Des entreprises, des particuliers sur le point de se marier ou célébrant l’entrée à l’université de leur enfant, voir des stars du show-business commandent ce genre de vidéos personnalisées, souvent sur le même synopsis : un panneau avec des caractères en mandarin au premier plan, et des groupes d’africains, dansant, chantant ou scandant des mots chinois qu’ils ne comprennent pas, sur un fond de palmiers ou de murs en terre de villages en Afrique.
 
Pour dérouler le fil de son enquête, Celina Runako part d’un clip datant de février 2020, au moment où le monde avait le regard tourné vers la pandémie qui vient d’être découverte en Chine.
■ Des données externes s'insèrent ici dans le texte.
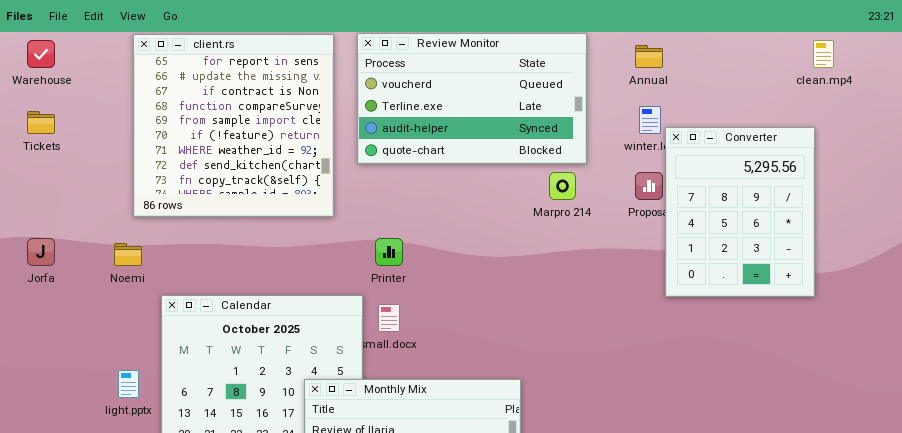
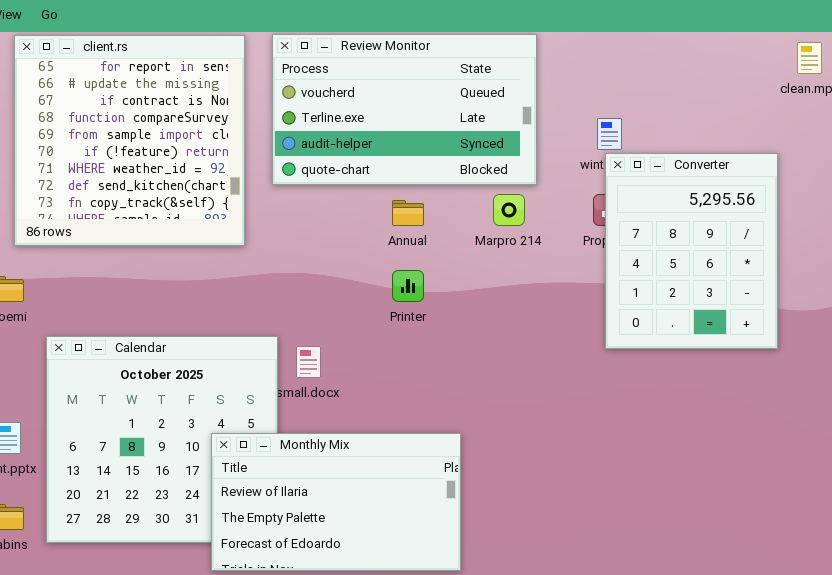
Annual: [635,45,663,68] -> [392,200,424,226], moved
Converter: [665,127,815,297] -> [605,153,778,349], moved
Printer: [375,238,403,266] -> [392,270,424,302], moved

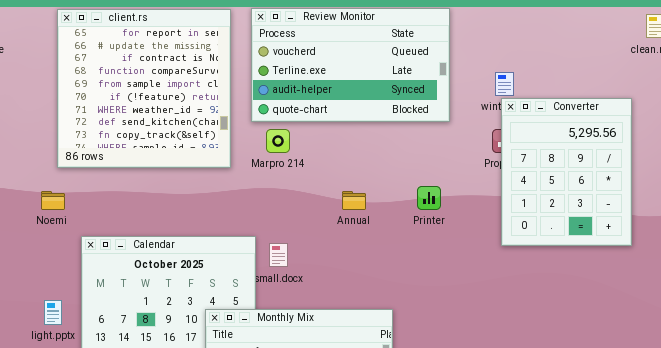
Marpro 214: [493,194,525,226] -> [266,129,290,153], moved
Annual: [392,200,424,226] -> [342,191,366,210], moved
Printer: [392,270,424,302] -> [417,186,441,210], moved

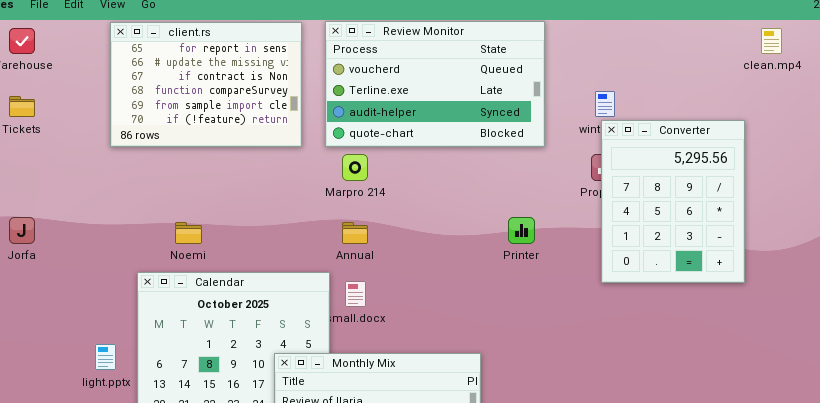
client.rs: [57,9,231,168] -> [110,22,302,147], resized
Noemi: [41,191,65,210] -> [175,222,202,244], moved
Annual: [342,191,366,210] -> [342,222,368,244], moved

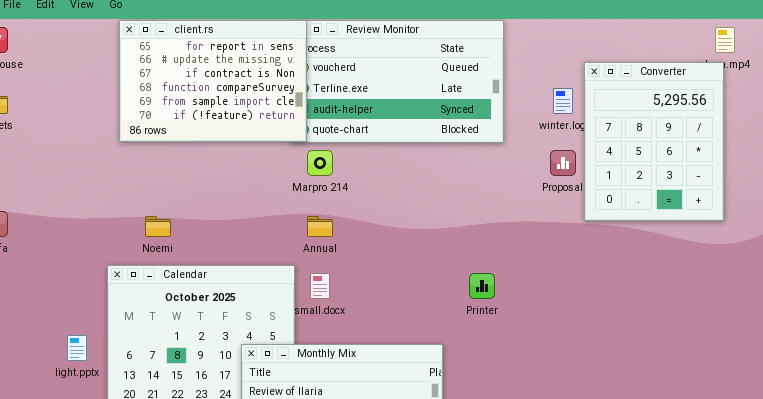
client.rs: [110,22,302,147] -> [119,20,307,142], moved
Converter: [601,120,745,283] -> [584,62,724,221], moved
Printer: [508,217,535,244] -> [469,273,495,299], moved

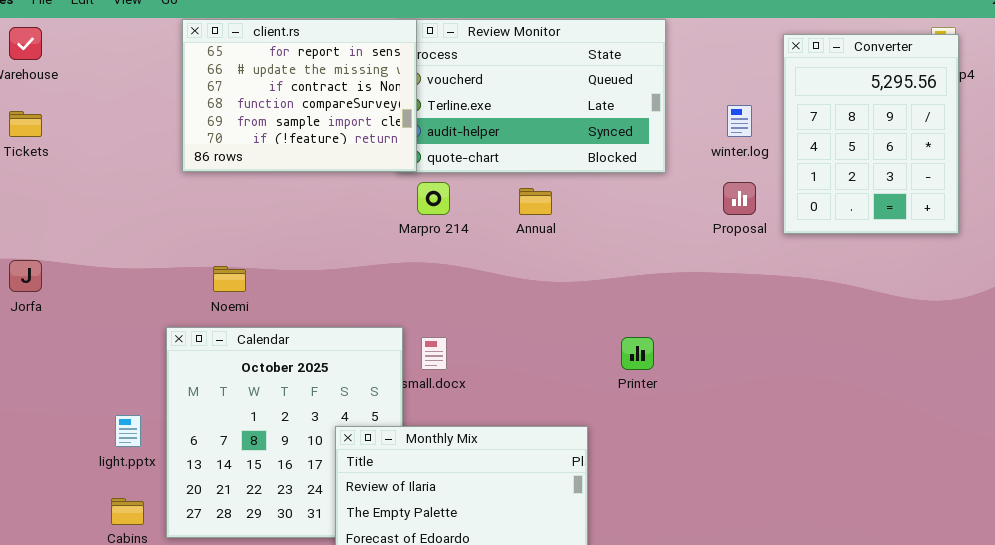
Converter: [584,62,724,221] -> [783,34,959,234], moved
Annual: [307,216,333,237] -> [519,188,552,215], moved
Des enfants africains y répètent devant la caméra, « je suis un hey gui » -un « monstre noir »  ou « un diable noir » - l’équivalent du mot nègre en mandarin - et « j’ai un QI très bas ».  Un message qui va à l’encontre du discours anti-raciste et d’aide aux pays en développement promu par la Chine.  Pendant un an, la journaliste de la BBC a remonté la piste aux pixels, jusqu’à un certain Lu Ke, qui se fait appeler localement « Susu » -« l’oncle » en chinois -, même si ce dernier n’a qu’une vingtaine d’années quand il tourne jusqu’à 380 vidéos par jour avec les enfants d’un village du Malawi. Des clips vendus entre 10 et près de 70 euros à l’époque.
 
Racisme et censure
« Il y a quelque chose d’intrinsèquement sinistre à se rendre en Afrique et à lancer des pièces à des personnes moins privilégiées que vous et de leur demandez de faire ce que vous voulez », écrit la reporter dans un texte qui accompagne son film publié par News24.
 
Outre un business florissant sur le dos des pauvres, le documentaire de la BBC dénonce le formatage des esprits de celles et ceux qui regardent ces images d’une humanité réduite à la condition de « personnes dansantes, souriantes et obéissantes, avec une propension au vol, aux mensonges et aux comportements immoraux. » 
 
La question, c’est également pourquoi, sur un internet aussi lourdement filtré que celui de la Chine, le racisme peut échapper à la censure : « l'ironie, c’est que nous devions maintenant nous tourner vers les censeurs pour obtenir justice », souligne sur Twitter Alexandria Sahai Williams. La journaliste de la DW a autrefois travaillé pour une entreprise du streaming en Chine. Elle rappelle qu’il y a une « énorme machine à gagner de l’argent » derrière ces vidéos qui, si rien n’est, risque de revenir en force à l’avenir.